Rep. James Arena-DeRosa, a Holliston Democrat who served as the regional administrator for USDA Food and Nutrition in the Obama administration, said WIC’s strength lies in directing its participants to proper nutrition which can feed into better long-term health outcomes as infants grow toward adulthood.

“Because of U.S. national subsidy policy, if I took a bottle of water, a bottle of soda, a bottle of milk, and a bottle of juice, the cheapest of those four is the bottle of soda, which is the least nutritious,” Arena-DeRosa said. “But it’s also the cheapest, which just doesn’t make sense, it’s never made sense to me. And sadly, healthy food in the United States is more expensive. It’s just not good for our long-term public policy. WIC, by design, insisted that the funding that we provide goes to nutritious food. Can’t buy soda with WIC.”

Besides serving as a “buffer against hardship,” the program also supports breastfeeding, something Arena-DeRosa and others described as critical. Breastfeeding can lead to better health outcomes and autoimmune systems, he said.

Goldstein said WIC was crucial to families during the 2022 infant formula recall and shortage, providing “continuous access to safe and appropriate nutrition.”

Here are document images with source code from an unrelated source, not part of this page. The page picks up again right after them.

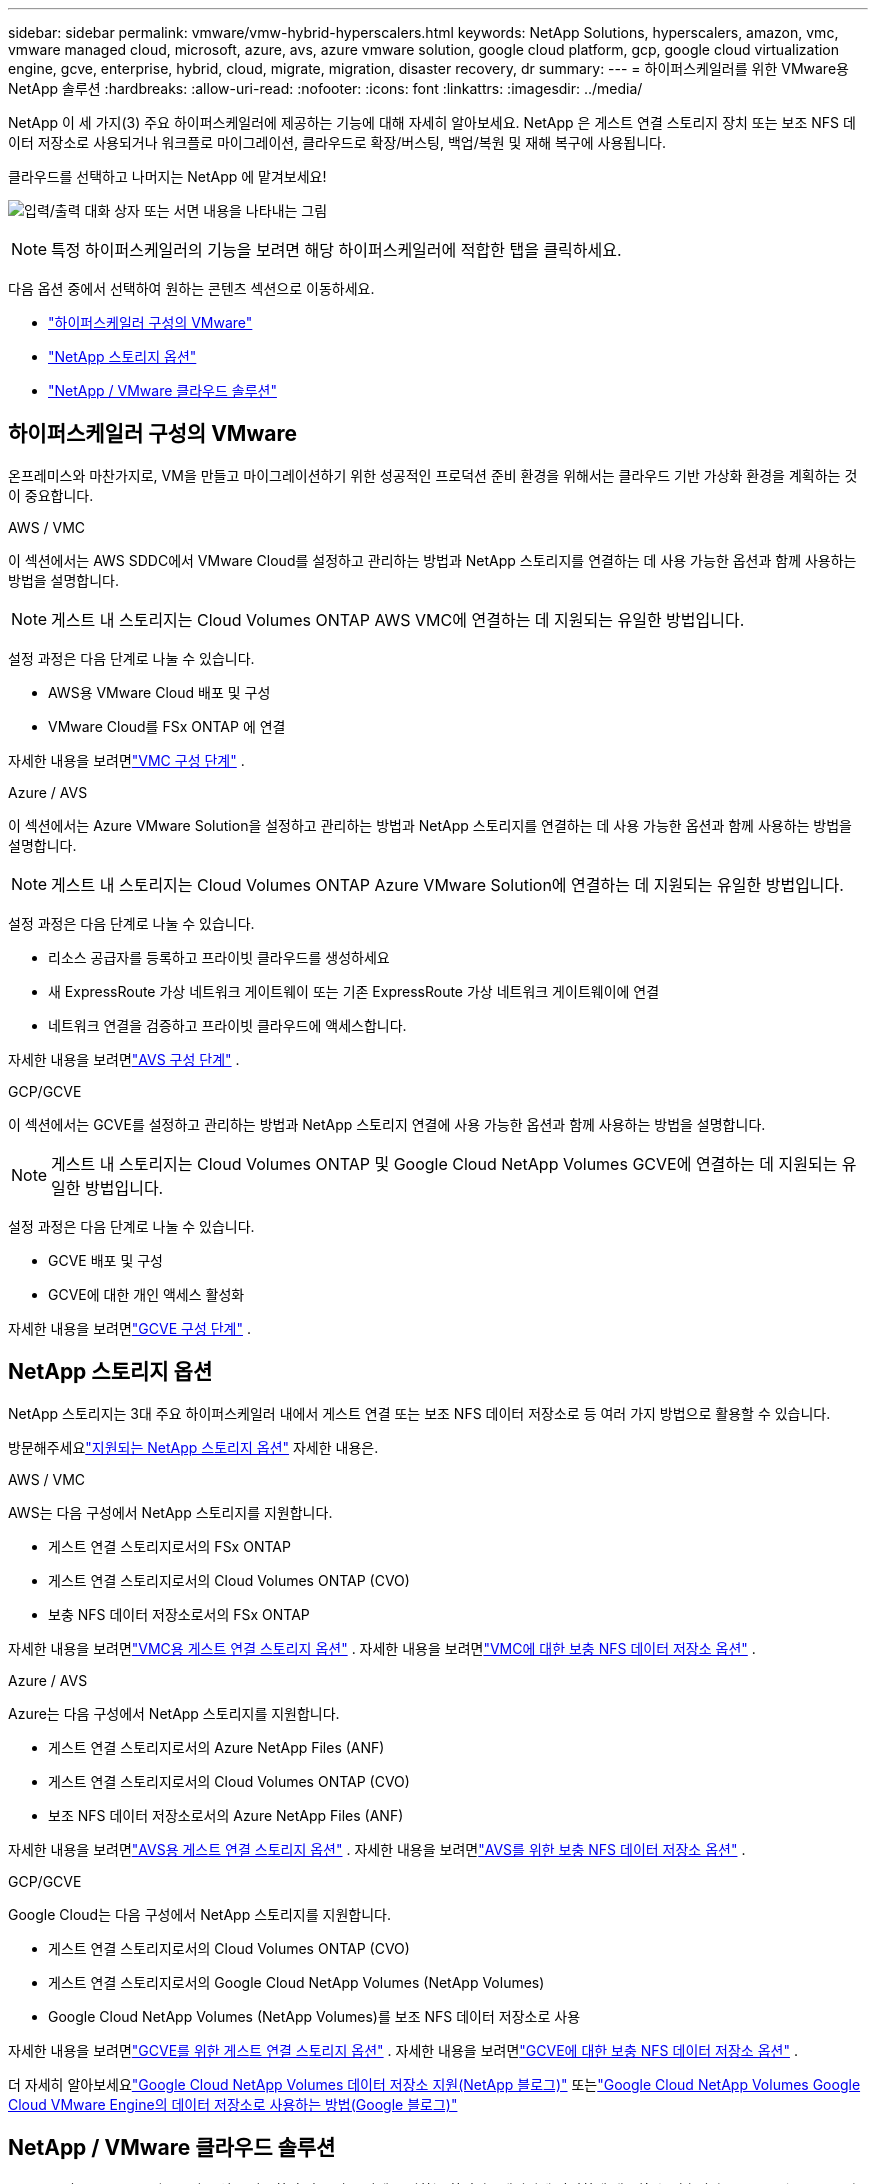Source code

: ---
sidebar: sidebar 
permalink: vmware/vmw-hybrid-hyperscalers.html 
keywords: NetApp Solutions, hyperscalers, amazon, vmc, vmware managed cloud, microsoft, azure, avs, azure vmware solution, google cloud platform, gcp, google cloud virtualization engine, gcve, enterprise, hybrid, cloud, migrate, migration, disaster recovery, dr 
summary:  
---
= 하이퍼스케일러를 위한 VMware용 NetApp 솔루션
:hardbreaks:
:allow-uri-read: 
:nofooter: 
:icons: font
:linkattrs: 
:imagesdir: ../media/


[role="lead"]
NetApp 이 세 가지(3) 주요 하이퍼스케일러에 제공하는 기능에 대해 자세히 알아보세요. NetApp 은 게스트 연결 스토리지 장치 또는 보조 NFS 데이터 저장소로 사용되거나 워크플로 마이그레이션, 클라우드로 확장/버스팅, 백업/복원 및 재해 복구에 사용됩니다.

클라우드를 선택하고 나머지는 NetApp 에 맡겨보세요!

image:netapp-cloud.png["입력/출력 대화 상자 또는 서면 내용을 나타내는 그림"]


NOTE: 특정 하이퍼스케일러의 기능을 보려면 해당 하이퍼스케일러에 적합한 탭을 클릭하세요.

다음 옵션 중에서 선택하여 원하는 콘텐츠 섹션으로 이동하세요.

* link:#config["하이퍼스케일러 구성의 VMware"]
* link:#datastore["NetApp 스토리지 옵션"]
* link:#solutions["NetApp / VMware 클라우드 솔루션"]




== 하이퍼스케일러 구성의 VMware

온프레미스와 마찬가지로, VM을 만들고 마이그레이션하기 위한 성공적인 프로덕션 준비 환경을 위해서는 클라우드 기반 가상화 환경을 계획하는 것이 중요합니다.

[role="tabbed-block"]
====
.AWS / VMC
--
이 섹션에서는 AWS SDDC에서 VMware Cloud를 설정하고 관리하는 방법과 NetApp 스토리지를 연결하는 데 사용 가능한 옵션과 함께 사용하는 방법을 설명합니다.


NOTE: 게스트 내 스토리지는 Cloud Volumes ONTAP AWS VMC에 연결하는 데 지원되는 유일한 방법입니다.

설정 과정은 다음 단계로 나눌 수 있습니다.

* AWS용 VMware Cloud 배포 및 구성
* VMware Cloud를 FSx ONTAP 에 연결


자세한 내용을 보려면link:../vmware/vmw-aws-vmc-setup.html["VMC 구성 단계"] .

--
.Azure / AVS
--
이 섹션에서는 Azure VMware Solution을 설정하고 관리하는 방법과 NetApp 스토리지를 연결하는 데 사용 가능한 옵션과 함께 사용하는 방법을 설명합니다.


NOTE: 게스트 내 스토리지는 Cloud Volumes ONTAP Azure VMware Solution에 연결하는 데 지원되는 유일한 방법입니다.

설정 과정은 다음 단계로 나눌 수 있습니다.

* 리소스 공급자를 등록하고 프라이빗 클라우드를 생성하세요
* 새 ExpressRoute 가상 네트워크 게이트웨이 또는 기존 ExpressRoute 가상 네트워크 게이트웨이에 연결
* 네트워크 연결을 검증하고 프라이빗 클라우드에 액세스합니다.


자세한 내용을 보려면link:../vmware/vmw-azure-avs-setup.html["AVS 구성 단계"] .

--
.GCP/GCVE
--
이 섹션에서는 GCVE를 설정하고 관리하는 방법과 NetApp 스토리지 연결에 사용 가능한 옵션과 함께 사용하는 방법을 설명합니다.


NOTE: 게스트 내 스토리지는 Cloud Volumes ONTAP 및 Google Cloud NetApp Volumes GCVE에 연결하는 데 지원되는 유일한 방법입니다.

설정 과정은 다음 단계로 나눌 수 있습니다.

* GCVE 배포 및 구성
* GCVE에 대한 개인 액세스 활성화


자세한 내용을 보려면link:../vmware/vmw-gcp-gcve-setup.html["GCVE 구성 단계"] .

--
====


== NetApp 스토리지 옵션

NetApp 스토리지는 3대 주요 하이퍼스케일러 내에서 게스트 연결 또는 보조 NFS 데이터 저장소로 등 여러 가지 방법으로 활용할 수 있습니다.

방문해주세요link:vmw-hybrid-support-configs.html["지원되는 NetApp 스토리지 옵션"] 자세한 내용은.

[role="tabbed-block"]
====
.AWS / VMC
--
AWS는 다음 구성에서 NetApp 스토리지를 지원합니다.

* 게스트 연결 스토리지로서의 FSx ONTAP
* 게스트 연결 스토리지로서의 Cloud Volumes ONTAP (CVO)
* 보충 NFS 데이터 저장소로서의 FSx ONTAP


자세한 내용을 보려면link:../vmware/vmw-aws-vmc-guest-storage.html["VMC용 게스트 연결 스토리지 옵션"] . 자세한 내용을 보려면link:../vmware/vmw-aws-vmc-nfs-ds-config.html["VMC에 대한 보충 NFS 데이터 저장소 옵션"] .

--
.Azure / AVS
--
Azure는 다음 구성에서 NetApp 스토리지를 지원합니다.

* 게스트 연결 스토리지로서의 Azure NetApp Files (ANF)
* 게스트 연결 스토리지로서의 Cloud Volumes ONTAP (CVO)
* 보조 NFS 데이터 저장소로서의 Azure NetApp Files (ANF)


자세한 내용을 보려면link:../vmware/vmw-azure-avs-guest-storage.html["AVS용 게스트 연결 스토리지 옵션"] . 자세한 내용을 보려면link:../vmware/vmw-azure-avs-nfs-ds-config.html["AVS를 위한 보충 NFS 데이터 저장소 옵션"] .

--
.GCP/GCVE
--
Google Cloud는 다음 구성에서 NetApp 스토리지를 지원합니다.

* 게스트 연결 스토리지로서의 Cloud Volumes ONTAP (CVO)
* 게스트 연결 스토리지로서의 Google Cloud NetApp Volumes (NetApp Volumes)
* Google Cloud NetApp Volumes (NetApp Volumes)를 보조 NFS 데이터 저장소로 사용


자세한 내용을 보려면link:../vmware/vmw-gcp-gcve-guest-storage.html["GCVE를 위한 게스트 연결 스토리지 옵션"] . 자세한 내용을 보려면link:../vmware/vmw-gcp-gcve-nfs-ds-overview.html["GCVE에 대한 보충 NFS 데이터 저장소 옵션"] .

더 자세히 알아보세요link:https://www.netapp.com/blog/cloud-volumes-service-google-cloud-vmware-engine/["Google Cloud NetApp Volumes 데이터 저장소 지원(NetApp 블로그)"^] 또는link:https://cloud.google.com/blog/products/compute/how-to-use-netapp-cvs-as-datastores-with-vmware-engine["Google Cloud NetApp Volumes Google Cloud VMware Engine의 데이터 저장소로 사용하는 방법(Google 블로그)"^]

--
====


== NetApp / VMware 클라우드 솔루션

NetApp 및 VMware 클라우드 솔루션을 사용하면 많은 사용 사례를 원하는 하이퍼스케일러에 간편하게 배포할 수 있습니다.  VMware는 주요 클라우드 워크로드 사용 사례를 다음과 같이 정의합니다.

* 보호(재해 복구 및 백업/복원 모두 포함)
* 이주하다
* 연장하다


[role="tabbed-block"]
====
.AWS / VMC
--
link:vmw-aws-vmc-solutions.html["AWS/VMC용 NetApp 솔루션 찾아보기"]

--
.Azure / AVS
--
link:vmw-azure-avs-solutions.html["Azure/AVS용 NetApp 솔루션 찾아보기"]

--
.GCP/GCVE
--
link:vmw-gcp-gcve-solutions.html["Google Cloud Platform(GCP)/GCVE를 위한 NetApp 솔루션을 찾아보세요"]

--
====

“Their work paid off. Breastfeeding rates improved, with the average breastfeeding initiation rate reaching an all-time high of nearly 85 percent. And the percentage of infants breastfeeding through at least six months increasing to over 40 percent,” he said of WIC’s efforts.

It’s a program with a “truly life-saving” impact, Saracino said, a point reiterated by Assistant Secretary Daniel Shark from the Executive Office of Health and Human Services.

“I was struck by the statistic that WIC-involved families see 35 percent reduction in infant mortality, versus families who do not receive WIC benefits,” Shark said. “And it just absolutely struck me, the impact of this program.”